### EXERCISE AIM
Output must consist only of the lines of the material below from the one with "Harvard found stem" through the one with "Barron Trump’s reported", each reproduced exactly; no pictures belong in it.

◇ ◇ ◇

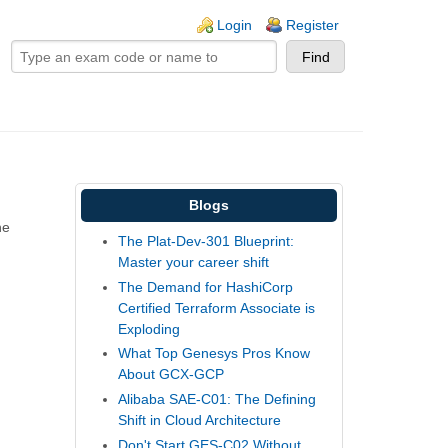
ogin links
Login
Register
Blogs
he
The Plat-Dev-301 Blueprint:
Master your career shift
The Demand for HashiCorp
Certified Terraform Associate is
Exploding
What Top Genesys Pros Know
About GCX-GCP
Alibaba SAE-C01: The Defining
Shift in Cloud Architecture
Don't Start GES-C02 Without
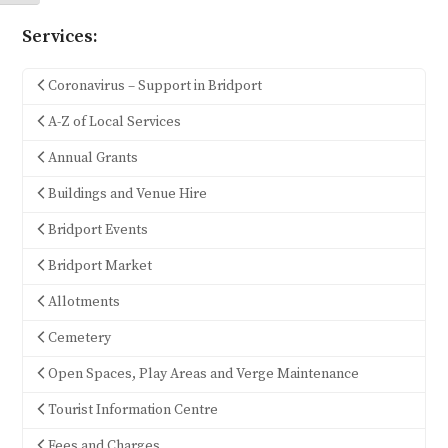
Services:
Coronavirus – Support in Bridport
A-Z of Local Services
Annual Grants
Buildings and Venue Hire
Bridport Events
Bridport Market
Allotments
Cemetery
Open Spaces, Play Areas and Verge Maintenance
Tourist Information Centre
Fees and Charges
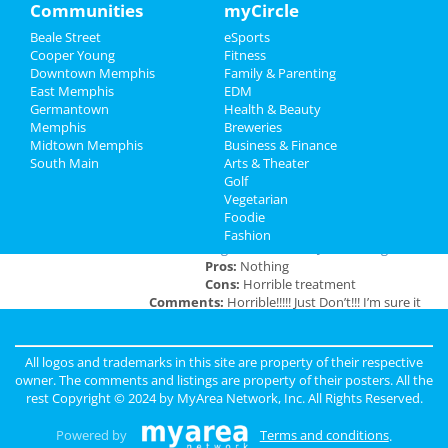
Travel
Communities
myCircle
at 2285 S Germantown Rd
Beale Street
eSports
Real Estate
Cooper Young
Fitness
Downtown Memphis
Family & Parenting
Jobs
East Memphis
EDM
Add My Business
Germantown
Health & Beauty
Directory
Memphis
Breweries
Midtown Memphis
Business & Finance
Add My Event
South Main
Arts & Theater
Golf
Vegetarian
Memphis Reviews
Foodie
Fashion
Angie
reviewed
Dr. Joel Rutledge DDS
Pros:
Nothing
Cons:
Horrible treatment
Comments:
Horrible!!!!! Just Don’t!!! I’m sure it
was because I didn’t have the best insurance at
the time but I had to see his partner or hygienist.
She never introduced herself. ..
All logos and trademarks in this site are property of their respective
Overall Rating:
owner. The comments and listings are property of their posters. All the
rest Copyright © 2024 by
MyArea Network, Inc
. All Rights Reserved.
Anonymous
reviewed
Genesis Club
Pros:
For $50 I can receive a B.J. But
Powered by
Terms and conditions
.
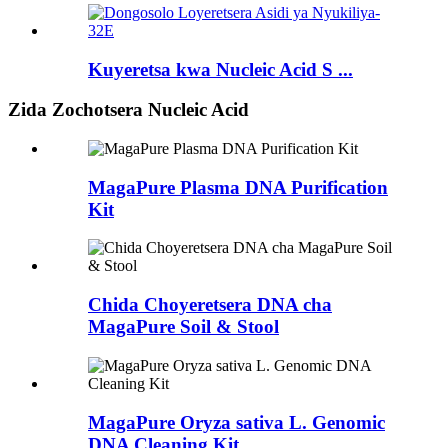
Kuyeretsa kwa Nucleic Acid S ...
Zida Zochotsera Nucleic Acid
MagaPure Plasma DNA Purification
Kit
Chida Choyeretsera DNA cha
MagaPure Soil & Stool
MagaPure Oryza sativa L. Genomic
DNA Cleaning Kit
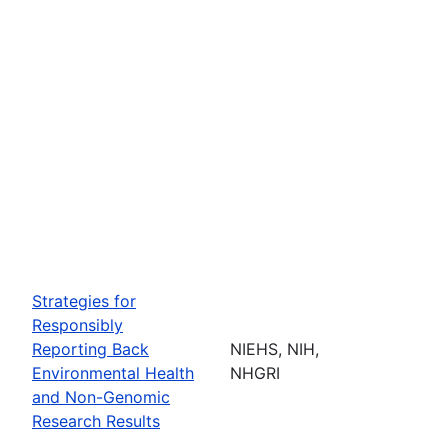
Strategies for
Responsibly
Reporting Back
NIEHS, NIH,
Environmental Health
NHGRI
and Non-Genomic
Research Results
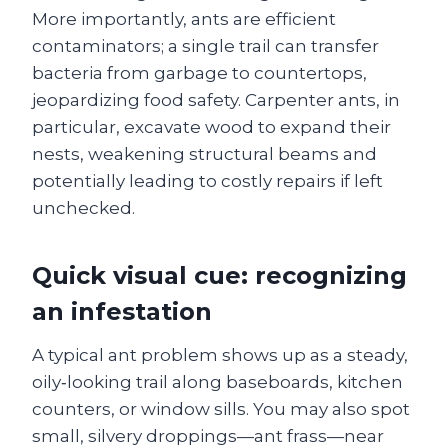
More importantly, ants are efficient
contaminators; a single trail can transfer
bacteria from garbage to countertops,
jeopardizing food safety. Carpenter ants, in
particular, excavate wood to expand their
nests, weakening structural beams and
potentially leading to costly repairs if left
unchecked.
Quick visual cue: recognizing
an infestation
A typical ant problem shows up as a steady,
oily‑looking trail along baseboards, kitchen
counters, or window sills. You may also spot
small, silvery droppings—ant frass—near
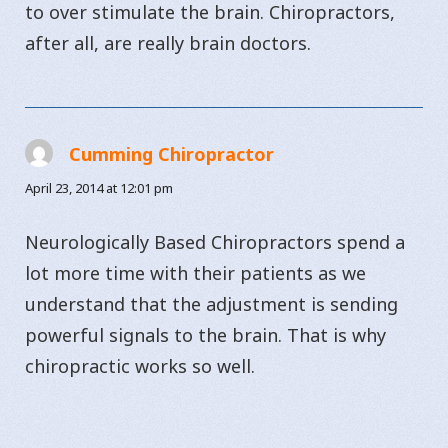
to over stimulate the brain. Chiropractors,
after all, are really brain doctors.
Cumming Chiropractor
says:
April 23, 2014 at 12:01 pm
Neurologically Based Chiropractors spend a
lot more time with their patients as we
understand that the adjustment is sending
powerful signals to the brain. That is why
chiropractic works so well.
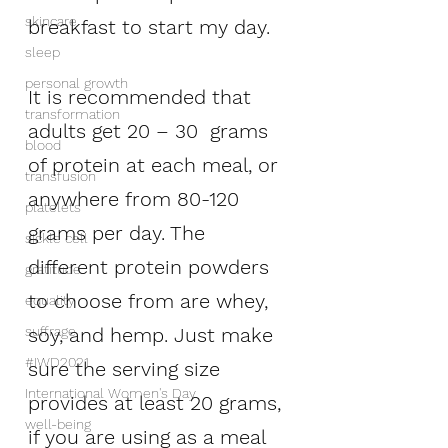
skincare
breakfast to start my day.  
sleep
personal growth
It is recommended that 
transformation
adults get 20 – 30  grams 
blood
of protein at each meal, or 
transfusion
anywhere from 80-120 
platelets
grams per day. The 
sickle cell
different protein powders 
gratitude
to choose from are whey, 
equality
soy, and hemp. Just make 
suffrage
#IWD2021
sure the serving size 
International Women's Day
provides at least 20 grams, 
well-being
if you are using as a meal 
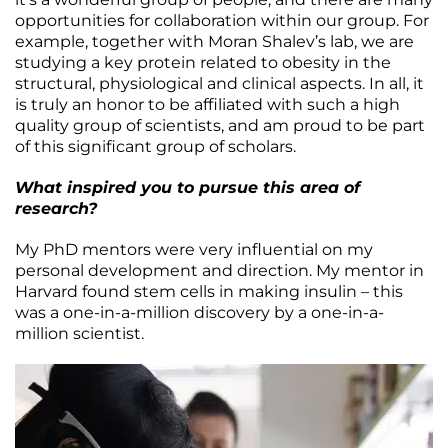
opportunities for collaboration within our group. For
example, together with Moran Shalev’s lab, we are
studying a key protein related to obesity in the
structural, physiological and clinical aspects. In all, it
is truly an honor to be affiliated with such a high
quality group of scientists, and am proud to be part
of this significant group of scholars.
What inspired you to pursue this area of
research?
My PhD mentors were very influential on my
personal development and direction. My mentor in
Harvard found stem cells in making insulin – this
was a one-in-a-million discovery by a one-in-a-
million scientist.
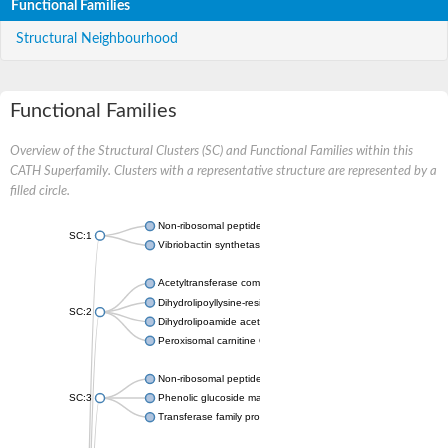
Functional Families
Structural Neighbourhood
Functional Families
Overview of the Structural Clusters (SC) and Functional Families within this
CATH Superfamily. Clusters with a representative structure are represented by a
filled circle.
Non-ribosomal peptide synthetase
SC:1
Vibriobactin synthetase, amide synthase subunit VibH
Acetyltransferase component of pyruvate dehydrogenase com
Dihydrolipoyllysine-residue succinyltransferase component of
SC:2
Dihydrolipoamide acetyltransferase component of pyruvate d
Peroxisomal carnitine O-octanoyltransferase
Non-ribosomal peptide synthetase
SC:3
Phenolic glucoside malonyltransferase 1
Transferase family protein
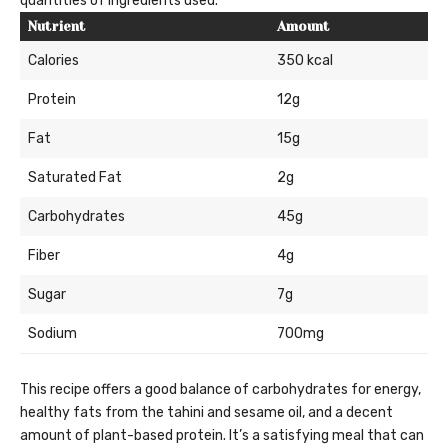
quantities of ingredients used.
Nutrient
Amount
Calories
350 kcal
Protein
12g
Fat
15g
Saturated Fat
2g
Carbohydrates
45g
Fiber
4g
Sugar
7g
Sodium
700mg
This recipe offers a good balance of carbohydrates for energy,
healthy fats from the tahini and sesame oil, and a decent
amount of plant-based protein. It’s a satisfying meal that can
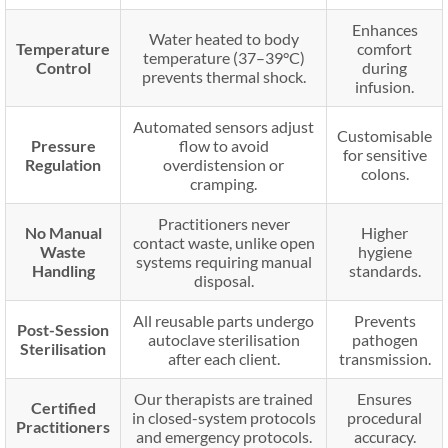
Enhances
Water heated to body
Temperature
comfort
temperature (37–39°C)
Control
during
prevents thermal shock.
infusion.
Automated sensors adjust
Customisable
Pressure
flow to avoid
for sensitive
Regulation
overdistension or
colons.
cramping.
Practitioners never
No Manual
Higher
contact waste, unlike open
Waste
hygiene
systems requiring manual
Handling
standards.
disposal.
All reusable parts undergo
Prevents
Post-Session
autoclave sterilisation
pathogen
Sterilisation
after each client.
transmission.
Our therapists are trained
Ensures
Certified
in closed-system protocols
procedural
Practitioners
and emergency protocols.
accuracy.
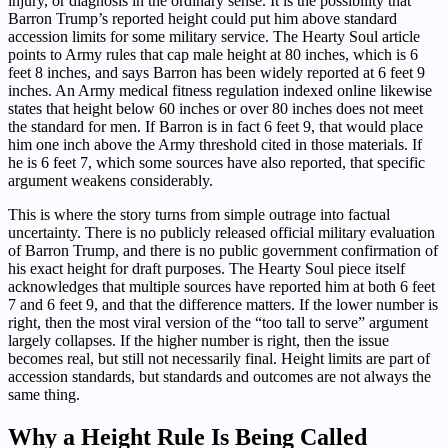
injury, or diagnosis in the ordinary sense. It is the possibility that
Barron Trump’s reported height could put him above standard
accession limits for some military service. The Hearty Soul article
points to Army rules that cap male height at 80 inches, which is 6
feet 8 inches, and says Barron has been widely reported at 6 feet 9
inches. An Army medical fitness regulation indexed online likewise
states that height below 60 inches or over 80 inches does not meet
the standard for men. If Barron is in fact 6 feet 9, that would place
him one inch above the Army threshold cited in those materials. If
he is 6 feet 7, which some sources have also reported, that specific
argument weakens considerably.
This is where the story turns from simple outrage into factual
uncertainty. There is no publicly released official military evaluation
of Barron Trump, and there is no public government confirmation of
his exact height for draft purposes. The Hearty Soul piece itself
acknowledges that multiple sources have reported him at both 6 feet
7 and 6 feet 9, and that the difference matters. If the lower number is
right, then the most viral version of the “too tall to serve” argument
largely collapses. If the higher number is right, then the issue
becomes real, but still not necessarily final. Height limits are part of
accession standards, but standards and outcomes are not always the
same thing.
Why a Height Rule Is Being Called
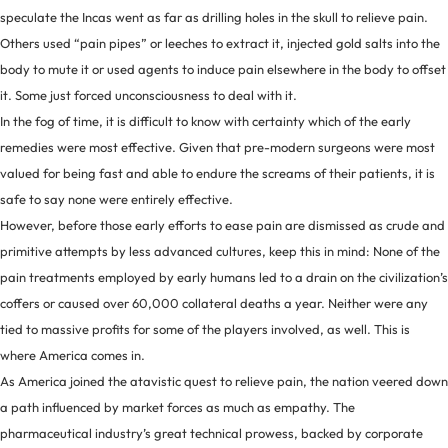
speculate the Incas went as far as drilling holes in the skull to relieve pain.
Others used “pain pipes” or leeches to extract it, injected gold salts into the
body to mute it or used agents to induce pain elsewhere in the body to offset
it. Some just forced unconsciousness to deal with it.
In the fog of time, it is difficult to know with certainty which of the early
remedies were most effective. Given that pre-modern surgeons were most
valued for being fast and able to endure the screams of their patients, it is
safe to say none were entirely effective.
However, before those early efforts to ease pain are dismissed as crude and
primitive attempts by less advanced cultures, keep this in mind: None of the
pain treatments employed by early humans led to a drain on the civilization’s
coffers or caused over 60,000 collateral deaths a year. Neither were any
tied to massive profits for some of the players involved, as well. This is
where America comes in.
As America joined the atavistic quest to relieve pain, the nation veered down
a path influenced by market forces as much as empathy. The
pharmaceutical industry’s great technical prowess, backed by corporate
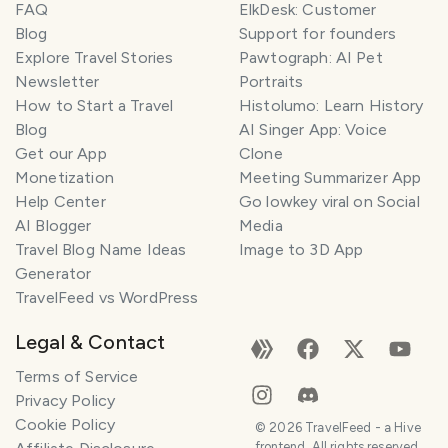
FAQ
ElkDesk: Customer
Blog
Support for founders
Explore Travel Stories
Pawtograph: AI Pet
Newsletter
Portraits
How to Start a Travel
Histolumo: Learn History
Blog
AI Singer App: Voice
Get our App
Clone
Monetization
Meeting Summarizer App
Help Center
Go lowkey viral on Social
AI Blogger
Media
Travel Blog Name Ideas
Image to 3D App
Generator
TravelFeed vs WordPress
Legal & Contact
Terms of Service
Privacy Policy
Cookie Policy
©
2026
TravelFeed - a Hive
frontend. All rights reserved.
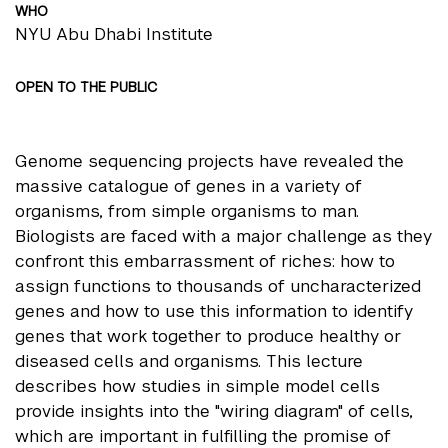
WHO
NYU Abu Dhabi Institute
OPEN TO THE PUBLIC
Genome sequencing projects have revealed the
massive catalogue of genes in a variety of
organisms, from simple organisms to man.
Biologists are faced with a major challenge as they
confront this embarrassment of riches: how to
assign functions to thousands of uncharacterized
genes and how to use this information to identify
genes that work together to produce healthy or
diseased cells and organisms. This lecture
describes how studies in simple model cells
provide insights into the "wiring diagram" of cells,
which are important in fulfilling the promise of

◇ ◇ ◇

### SOLUTION TO THE PROBLEM
Harvard found stem cells in making insulin – this
was a one-in-a-million discovery by a one-in-a-
million scientist.
Functional Families
Structural Neighbourhood
Functional Families
Overview of the Structural Clusters (SC) and Functional Families within this
CATH Superfamily. Clusters with a representative structure are represented by a
filled circle.
Non-ribosomal peptide synthetase
SC:1
Vibriobactin synthetase, amide synthase subunit VibH
Acetyltransferase component of pyruvate dehydrogenase com
Dihydrolipoyllysine-residue succinyltransferase component of
SC:2
Dihydrolipoamide acetyltransferase component of pyruvate d
Peroxisomal carnitine O-octanoyltransferase
Non-ribosomal peptide synthetase
SC:3
Phenolic glucoside malonyltransferase 1
Transferase family protein
quantities of ingredients used.
Nutrient
Amount
Calories
350 kcal
Protein
12g
Fat
15g
Saturated Fat
2g
Carbohydrates
45g
Fiber
4g
Sugar
7g
Sodium
700mg
This recipe offers a good balance of carbohydrates for energy,
healthy fats from the tahini and sesame oil, and a decent
amount of plant-based protein. It’s a satisfying meal that can
Enhances
Water heated to body
Temperature
comfort
temperature (37–39°C)
Control
during
prevents thermal shock.
infusion.
Automated sensors adjust
Customisable
Pressure
flow to avoid
for sensitive
Regulation
overdistension or
colons.
cramping.
Practitioners never
No Manual
Higher
contact waste, unlike open
Waste
hygiene
systems requiring manual
Handling
standards.
disposal.
All reusable parts undergo
Prevents
Post-Session
autoclave sterilisation
pathogen
Sterilisation
after each client.
transmission.
Our therapists are trained
Ensures
Certified
in closed-system protocols
procedural
Practitioners
and emergency protocols.
accuracy.
injury, or diagnosis in the ordinary sense. It is the possibility that
Barron Trump’s reported height could put him above standard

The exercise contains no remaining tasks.